Input >>

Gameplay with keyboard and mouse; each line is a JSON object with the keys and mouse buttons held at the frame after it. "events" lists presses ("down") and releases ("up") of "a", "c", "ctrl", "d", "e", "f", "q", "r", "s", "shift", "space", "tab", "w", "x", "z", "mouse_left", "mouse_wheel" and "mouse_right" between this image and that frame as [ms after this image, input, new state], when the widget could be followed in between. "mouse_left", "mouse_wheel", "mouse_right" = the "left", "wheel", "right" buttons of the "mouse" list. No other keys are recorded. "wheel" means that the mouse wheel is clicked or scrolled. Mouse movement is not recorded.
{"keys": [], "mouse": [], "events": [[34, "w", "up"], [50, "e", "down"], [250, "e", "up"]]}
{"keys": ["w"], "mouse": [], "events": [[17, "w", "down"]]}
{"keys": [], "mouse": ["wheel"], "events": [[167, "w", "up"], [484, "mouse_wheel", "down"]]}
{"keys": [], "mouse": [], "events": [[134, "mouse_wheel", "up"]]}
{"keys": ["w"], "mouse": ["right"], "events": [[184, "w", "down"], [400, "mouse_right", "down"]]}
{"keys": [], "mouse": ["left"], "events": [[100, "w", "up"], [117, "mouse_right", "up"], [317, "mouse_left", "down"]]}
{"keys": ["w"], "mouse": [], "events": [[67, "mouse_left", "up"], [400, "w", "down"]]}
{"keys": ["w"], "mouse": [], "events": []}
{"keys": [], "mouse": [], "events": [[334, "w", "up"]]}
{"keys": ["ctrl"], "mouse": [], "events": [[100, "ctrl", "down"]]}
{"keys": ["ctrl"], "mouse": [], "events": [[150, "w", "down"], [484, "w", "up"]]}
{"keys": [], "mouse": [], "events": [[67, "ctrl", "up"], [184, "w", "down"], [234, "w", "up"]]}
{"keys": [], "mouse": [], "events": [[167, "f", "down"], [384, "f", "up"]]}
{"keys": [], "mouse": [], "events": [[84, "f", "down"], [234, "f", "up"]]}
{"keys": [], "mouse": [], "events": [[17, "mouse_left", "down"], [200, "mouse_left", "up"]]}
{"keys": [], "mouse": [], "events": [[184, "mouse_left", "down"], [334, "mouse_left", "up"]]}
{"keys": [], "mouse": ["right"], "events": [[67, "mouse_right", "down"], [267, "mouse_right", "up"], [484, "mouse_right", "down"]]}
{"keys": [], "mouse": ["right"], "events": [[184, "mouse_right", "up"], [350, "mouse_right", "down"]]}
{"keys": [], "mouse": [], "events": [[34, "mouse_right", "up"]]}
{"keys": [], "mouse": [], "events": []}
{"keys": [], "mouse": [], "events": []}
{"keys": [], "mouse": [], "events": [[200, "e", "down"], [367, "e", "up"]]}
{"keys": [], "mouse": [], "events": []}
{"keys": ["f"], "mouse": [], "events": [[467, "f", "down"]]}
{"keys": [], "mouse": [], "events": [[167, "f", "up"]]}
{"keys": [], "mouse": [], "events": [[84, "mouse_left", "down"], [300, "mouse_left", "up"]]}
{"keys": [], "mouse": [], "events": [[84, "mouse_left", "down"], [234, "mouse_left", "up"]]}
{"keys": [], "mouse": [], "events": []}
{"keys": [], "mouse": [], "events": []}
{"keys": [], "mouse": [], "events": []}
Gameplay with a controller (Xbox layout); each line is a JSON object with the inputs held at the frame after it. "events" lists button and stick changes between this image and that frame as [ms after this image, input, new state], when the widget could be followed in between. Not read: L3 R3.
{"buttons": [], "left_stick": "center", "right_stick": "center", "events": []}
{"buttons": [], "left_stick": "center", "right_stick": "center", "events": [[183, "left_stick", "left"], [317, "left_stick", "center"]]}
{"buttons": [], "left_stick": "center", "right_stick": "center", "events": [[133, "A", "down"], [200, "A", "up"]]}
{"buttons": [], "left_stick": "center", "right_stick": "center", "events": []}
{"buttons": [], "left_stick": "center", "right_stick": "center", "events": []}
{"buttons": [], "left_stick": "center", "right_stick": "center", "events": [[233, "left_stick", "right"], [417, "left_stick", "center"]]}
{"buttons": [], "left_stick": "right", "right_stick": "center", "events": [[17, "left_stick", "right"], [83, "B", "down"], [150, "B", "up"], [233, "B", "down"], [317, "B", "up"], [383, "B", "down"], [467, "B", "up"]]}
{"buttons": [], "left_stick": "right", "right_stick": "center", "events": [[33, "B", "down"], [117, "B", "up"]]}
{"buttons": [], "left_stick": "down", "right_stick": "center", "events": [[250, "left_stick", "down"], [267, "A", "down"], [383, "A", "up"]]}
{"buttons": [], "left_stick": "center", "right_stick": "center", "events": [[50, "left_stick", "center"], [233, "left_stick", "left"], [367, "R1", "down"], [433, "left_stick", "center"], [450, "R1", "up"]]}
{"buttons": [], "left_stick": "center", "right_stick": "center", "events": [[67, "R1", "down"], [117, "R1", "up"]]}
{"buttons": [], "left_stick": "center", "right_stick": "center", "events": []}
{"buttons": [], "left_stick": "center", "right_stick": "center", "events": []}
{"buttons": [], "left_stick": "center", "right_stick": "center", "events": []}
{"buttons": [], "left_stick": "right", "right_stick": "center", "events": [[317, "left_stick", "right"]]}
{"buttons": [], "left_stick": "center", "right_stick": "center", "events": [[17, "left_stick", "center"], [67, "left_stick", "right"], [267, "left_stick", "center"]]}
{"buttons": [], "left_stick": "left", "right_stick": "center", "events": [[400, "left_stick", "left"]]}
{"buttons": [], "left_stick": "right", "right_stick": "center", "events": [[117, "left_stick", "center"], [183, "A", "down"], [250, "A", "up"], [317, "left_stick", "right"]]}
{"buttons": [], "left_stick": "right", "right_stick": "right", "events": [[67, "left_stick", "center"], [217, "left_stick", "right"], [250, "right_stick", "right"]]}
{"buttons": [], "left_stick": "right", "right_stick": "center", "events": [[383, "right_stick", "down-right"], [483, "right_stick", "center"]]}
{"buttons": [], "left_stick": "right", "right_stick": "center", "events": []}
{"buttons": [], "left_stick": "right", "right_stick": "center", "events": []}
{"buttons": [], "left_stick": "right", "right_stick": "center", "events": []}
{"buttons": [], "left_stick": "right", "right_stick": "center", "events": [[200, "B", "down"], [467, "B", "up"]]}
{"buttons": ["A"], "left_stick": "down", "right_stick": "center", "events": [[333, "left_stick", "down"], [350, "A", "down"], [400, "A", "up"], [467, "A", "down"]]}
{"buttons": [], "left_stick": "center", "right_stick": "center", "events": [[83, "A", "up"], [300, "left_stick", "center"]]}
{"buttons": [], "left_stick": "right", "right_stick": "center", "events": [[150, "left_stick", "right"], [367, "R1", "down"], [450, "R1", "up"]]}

Activity >>
A single number is required: how many lines in the material above include the string "frame".

Answer to the exercise >>
2